Some investors are choosing gold over U.S. Treasuries. Bond yields are near a 45-year low and Europeans have lost money on Treasuries as the dollar fell. The Federal Reserve raised the prospect of a sustained drop in consumer prices, after failed attempts to accelerate U.S. economic growth. That may signal stocks will slump again after a three-year slide, investors said. "The economy is a mess," said Joseph Foster, who manages the $200 million Van Eck International Gold Fund. "We are under deflationary pressure. The Fed cut interest rates, and that's done nothing to revive the economy."

Gold futures touched a six-year high of $390.80 an ounce in February, rising on speculation that war in Iraq would disrupt financial markets and boost demand for the metal as a haven. Prices went as low as $319.80 an ounce last month, after U.S.-led forces ousted Iraqi leader Saddam Hussein.

Gold Follows Currency

Since the recent low reached on April 8, gold has moved almost in lockstep with the euro's performance against the dollar. Over that period, gold and the euro have had a correlation coefficient of 0.96, just below the maximum of 1. In the first quarter, gold was tied to announcements about the war, with its correlation running at about 0.29 to the dollar.

"I had expected gold to weaken after the Iraq war," said UBS Warburg analyst John Reade in London. "I have not expected it to increase as fast as it has because I didn't expect the dollar to weaken that fast."

As of May 20, hedge funds and other large speculators held a net 65,741 gold-futures contracts, the most since Feb. 4, according to the U.S. Commodity Futures Trading Commission. Such "net-long" holdings reached a seven-year high of 66,814 as of Feb. 4, the day before gold rose to a six-year high.
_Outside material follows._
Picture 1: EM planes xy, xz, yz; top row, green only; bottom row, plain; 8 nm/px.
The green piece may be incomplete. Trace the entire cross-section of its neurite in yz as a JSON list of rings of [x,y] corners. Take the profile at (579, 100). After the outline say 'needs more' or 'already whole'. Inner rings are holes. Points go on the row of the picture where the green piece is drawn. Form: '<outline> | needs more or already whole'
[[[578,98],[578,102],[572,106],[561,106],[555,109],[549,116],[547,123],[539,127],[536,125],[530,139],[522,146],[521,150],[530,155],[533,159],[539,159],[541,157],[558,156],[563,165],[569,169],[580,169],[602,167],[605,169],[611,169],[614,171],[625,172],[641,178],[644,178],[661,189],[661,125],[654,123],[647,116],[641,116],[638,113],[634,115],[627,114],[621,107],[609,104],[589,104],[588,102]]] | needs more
Soros, chairman of Soros Fund Management LLC, the world's biggest hedge-fund group, last week told CNBC that he has sold the dollar and bought gold.

Lack of Alternatives

Soros and other investors have been left with few alternatives to gold.
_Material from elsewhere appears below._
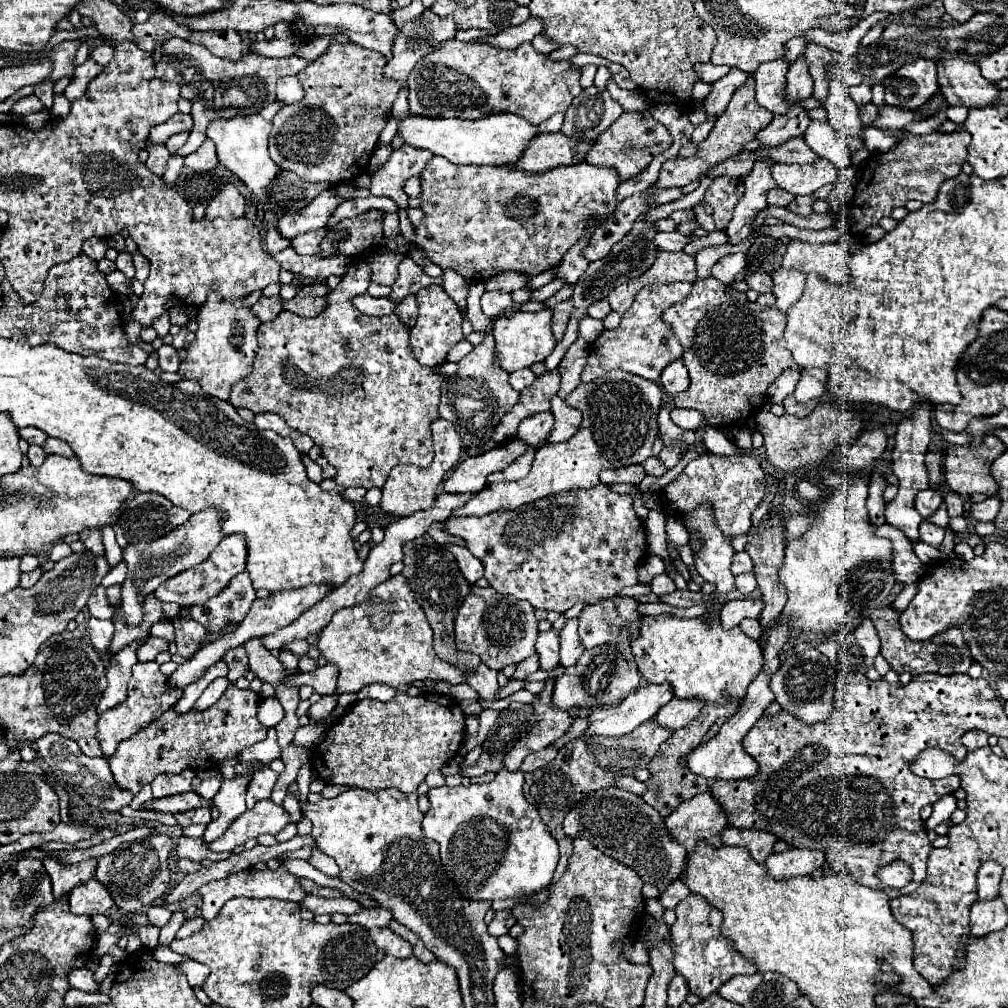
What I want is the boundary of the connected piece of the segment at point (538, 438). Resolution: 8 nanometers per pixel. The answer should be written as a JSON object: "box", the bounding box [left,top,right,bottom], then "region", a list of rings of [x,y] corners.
{"box":[517,412,553,446],"region":[[[543,412],[543,414],[533,414],[529,418],[525,418],[521,424],[519,424],[519,430],[517,430],[517,436],[527,442],[529,446],[539,446],[547,440],[547,434],[551,432],[553,428],[553,414],[551,412]]]}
The Standard & Poor's 500 Index has risen 8.1 percent in 2003 after a three-year, 40 percent slide. The index last week had its biggest drop since March, falling on concern that growth in corporate earnings may falter.

The U.S. economy grew at a 1.6 percent annual pace in the first quarter, and the nation's unemployment rate rose to 6 percent in April, matching an eight-year high.

The yield on 10-year U.S. Treasuries fell Thursday to 3.32 percent, the lowest since 1958.

"Stocks had been a poor investment for the last three years, and bond yields are very low," said John Hathaway, whose $300 million in gold funds attracted $30 million in new investments this year. What you are having is reallocation from paper assets to tangible assets, which gold is obviously the lead."

Hathaway said he expects gold to rise above $400 an ounce this year.

Deflation Threat

U.S. consumer prices last month fell for the first time since 2001. The report fanned concern that the nation's economy would suffer deflation, a sustained drop in consumer prices, dimming prospects for stocks and the dollar.

Federal Reserve Chairman Alan Greenspan on Wednesday said central bank officials "recognize that deflation is a possibility." He said deflation isn't an "imminent danger."

Investors who watch historical charts to forecast changes in prices also have contributed to increased demand for gold. Futures prices broke above the 100-day moving average on May 8. The last time that happened was in late October, before a 3 1/2-month rally in which prices jumped by about a fifth.

"In the last 2 weeks, the charts have become more important," said Michael Guido, associate director for hedge-fund marketing at Barclays Capital Inc. in New York. When prices break from moving averages, "you drag in the trend followers and commodity-trading advisers, which are technically oriented."